Estimation of population impact from a given attack rate, and the attack rate leading to host extinction, requires knowledge of the host life cycle and intrinsic rate of increase; these are basic parameters that may be estimated relatively easily. For deliberate introductions, indicative attack rates may be estimated from pre-release host range testing experiments. Alternatively, the models are simple enough that decision-makers can easily simulate "what if?" scenarios to explore the implications of uncertainty in the parameters. An interactive web page is available for this purpose.

Picture

Relationship between attack rate and impact for low and high altitude native weevil populations in Otago.

The figure shows an application of this model to native weevils under nontarget attack by the parasitoid Microctonus aethiopoides in Otago tussock grasslands. The intrinsic rate of increase of these weevil populations declines with altitude (Barlow et al. 2004). While neither upland nor lowland populations are likely to be significantly reduced by the 2% average attack rate observed (dotted line), both would be substantially reduced by the 24% maximum attack rate observed (Barratt et al. 2007), should this be sustained (dashed line). Under the latter scenario, the model suggests that lowland populations would be reduced to 64% of their natural density and upland populations to 24%. The model also suggests that lowland populations will be driven extinct by sustained attack rates of greater than 53% and upland populations by greater than 30%. The ability to estimate population impact from attack rate will be of enormous benefit to the EPA's and DOC's reviews of proposals for future proposed BCA introductions.

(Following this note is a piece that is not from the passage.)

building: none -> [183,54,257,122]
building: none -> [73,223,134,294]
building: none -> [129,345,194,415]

Future research should emphasise validation of the models using meta-analysis of published results from the literature, and post-release studies of biological control introductions such as those being conducted in projects being carried out in the research programme Better Border Biosecurity [http://www.b3nz.org].

References

Barlow N.D., Barratt B.I.P., Ferguson C.M. and Barron M.C. (2004). Using models to estimate parasitoid impacts on non-target host abundance. Environmental Entomology 33: 941-948.

Barratt B.I.P., Ferguson C.M., Bixley A.S., Crook K.E., Barton D.M. and Johnstone P.D. (2007). Field parasitism of nontarget weevil species (Coleoptera : Curculionidae) by the introduced biological control agent Microctonus aethiopoides Loan (Hymenoptera : Braconidae) over an altitude gradient. Environmental Entomology 36: 826-839

Barratt B.I.P., Howarth F., Withers T.M., Kean J.M. and Ridley G. (2010). Progress in risk assessment for classical biological control. Biological Control 52: (3) 245-254.

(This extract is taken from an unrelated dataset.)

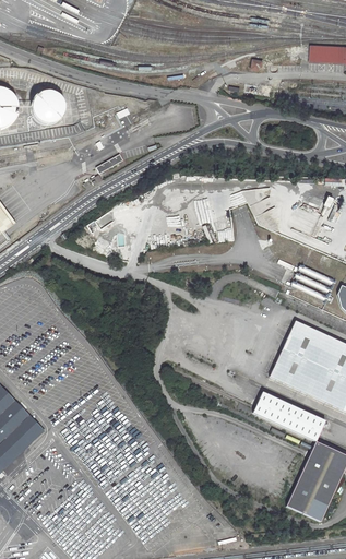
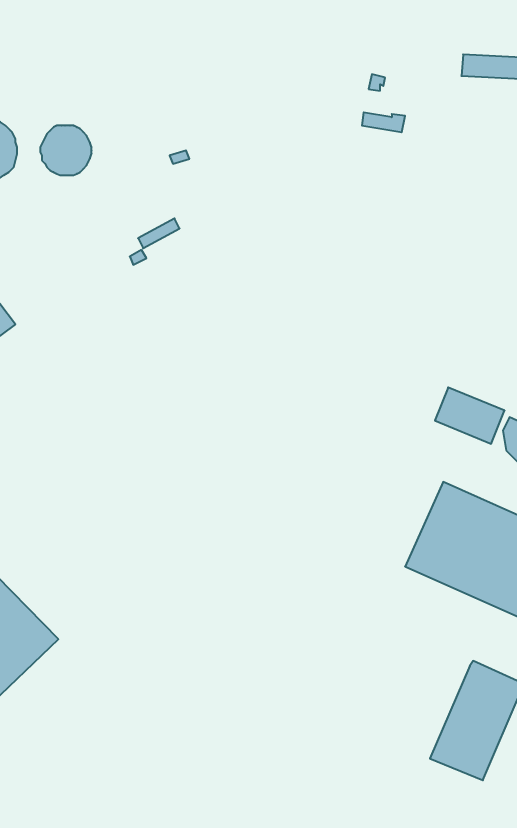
building: [253,393,325,442] -> none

Hawkins B.A. and Cornell H.V. (1994). Maximum parasitism rates and successful biological control. Science 266: 1886.

Kean J.M. and Barlow N.D. (2000). Can host-parasitoid metapopulations explain successful biological control? Ecology 81: 2188-2197.

Mills N.J. and Kean J.M. (2010). Modelling, behavioural studies and molecular approaches: Methodological contributions to biological control success. Biological Control (in press).